Zoom, which garnered fame by facilitating video calls during the coronavirus lockdown around the world, vowed on Thursday that it will ensure privacy and safety controls after a series of complaints about the application surfaced.
In a statement late Wednesday, Zoom founder and chief executive Eric Yuan said the company would be “shifting all our engineering resources to focus on our biggest trust, safety, and privacy issues.”
Yuan said Zoom would work with third-party experts and users on a review “to understand and ensure the security of all of our new consumer use cases” and step up a “bug bounty” program to find security weaknesses.
The move came after the FBI highlighted the problem of “Zoombombing” by hackers or uninvited guests who harass Zoom video conferences with hate speech or pornography.
The FBI´s Boston office warned on Monday that it had “received multiple reports of conferences being disrupted by pornographic and/or hate images and threatening language.”

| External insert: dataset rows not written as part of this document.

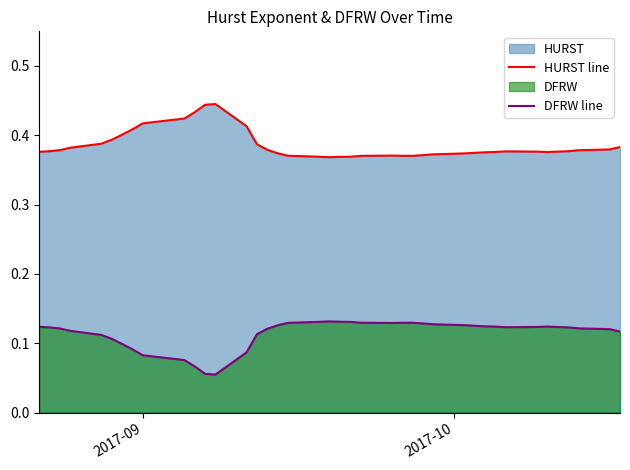

Which series has the largest range (max minus min)?

HURST line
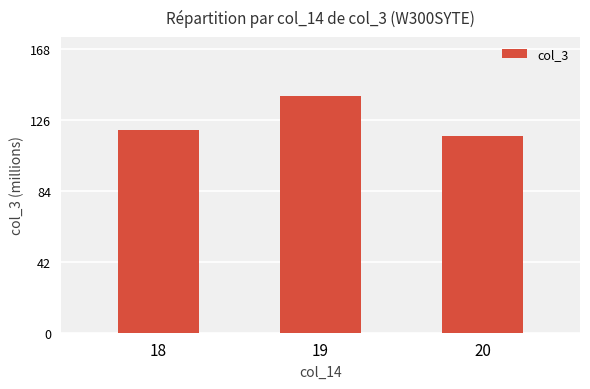

Are the bars horizontal?

No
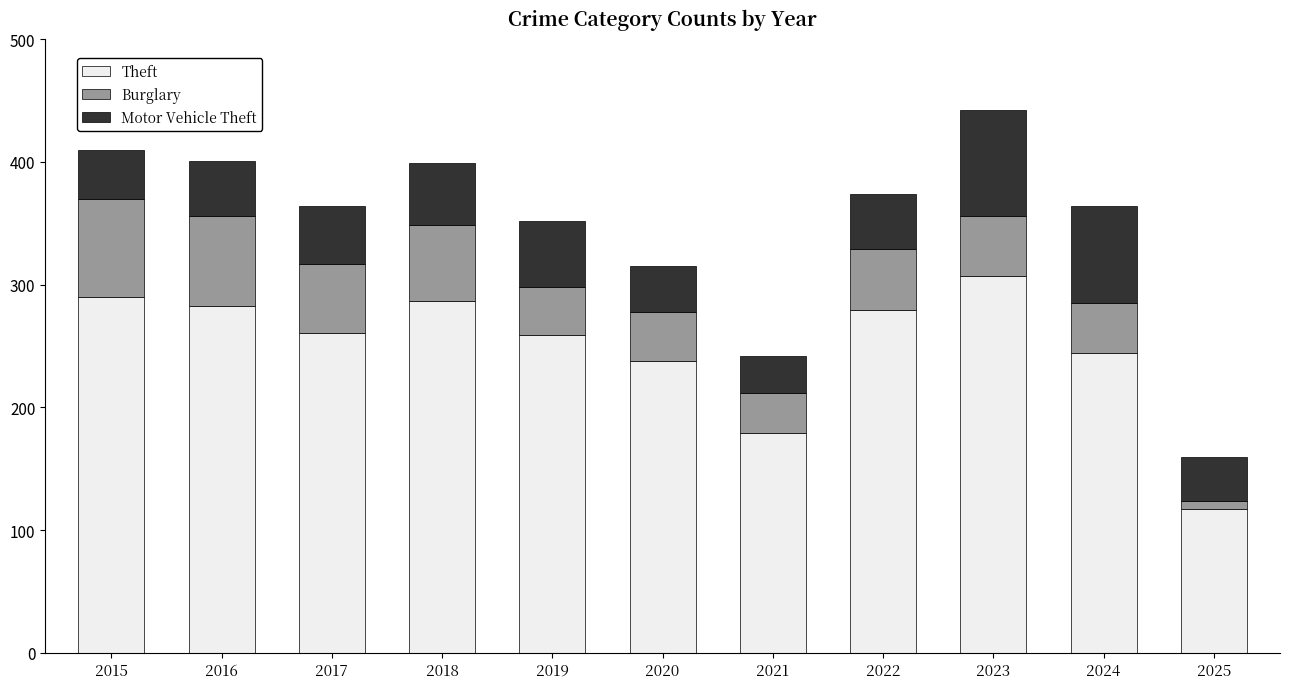

Where is Theft nearest to the value 212?

2020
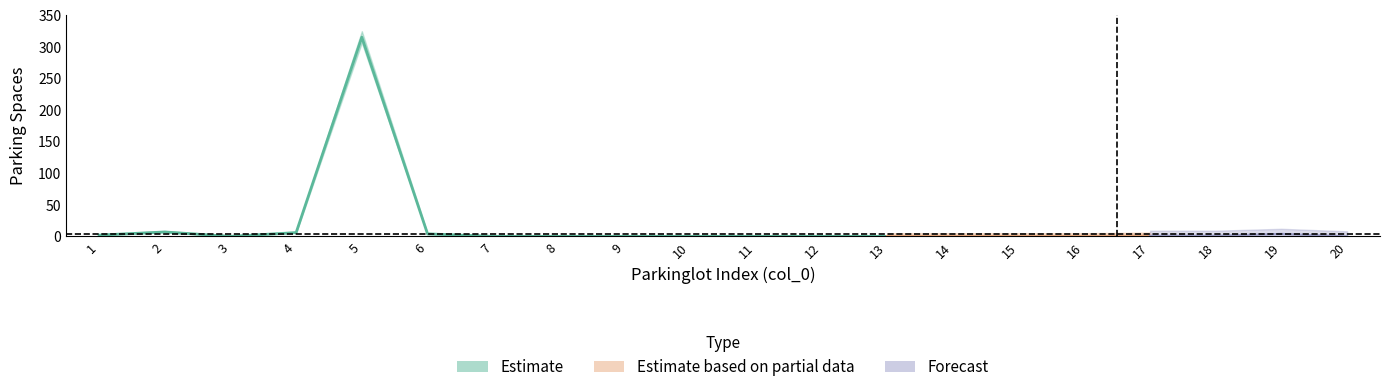

How many lines are shown in the chart?

3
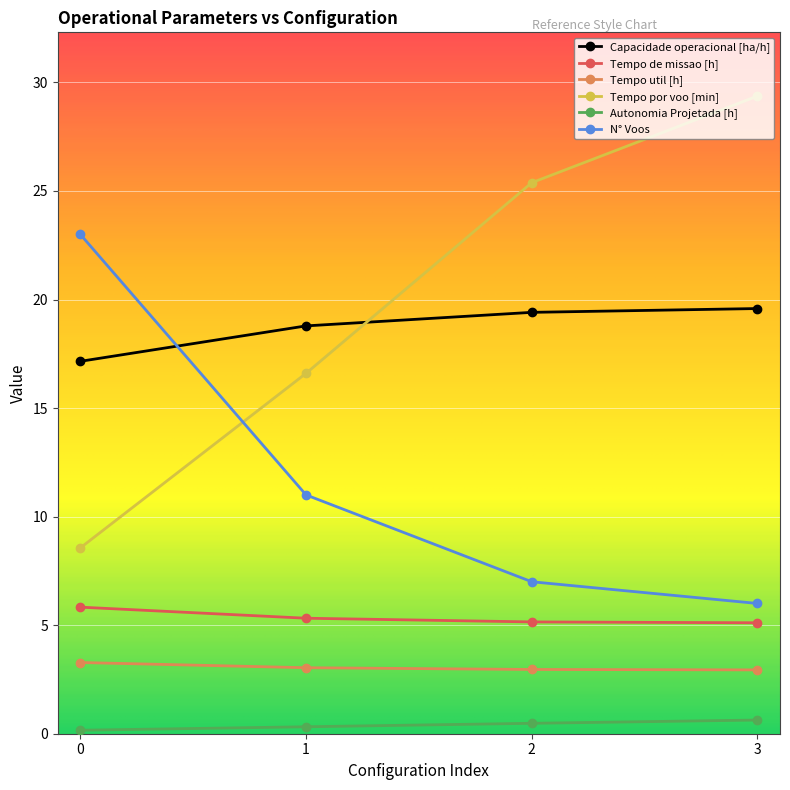

Where does the Capacidade operacional [ha/h] series first go above 19?

2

New York Attorney General Letitia James sent a letter to the California enterprise this week “with a number of questions to ensure the company is taking appropriate steps to ensure users´ privacy and security,” a spokesman said.
Yuan said he was “deeply sorry” for the incidents and pledged to work to fix the problems.
Zoom had some 200 million free and paid users in March as a result of the surge in usage around the world by people turning to remote meetings and school instruction as a result of the pandemic, he noted.
“During this time of isolation, we at Zoom feel incredibly privileged to be in a position to help you stay connected,” he said in the statement.
“We also feel an immense responsibility. Usage of Zoom has ballooned overnight — far surpassing what we expected when we first announced our desire to help in late February. This includes over 90,000 schools across 20 countries that have taken us up on our offer to help children continue their education remotely,” he said.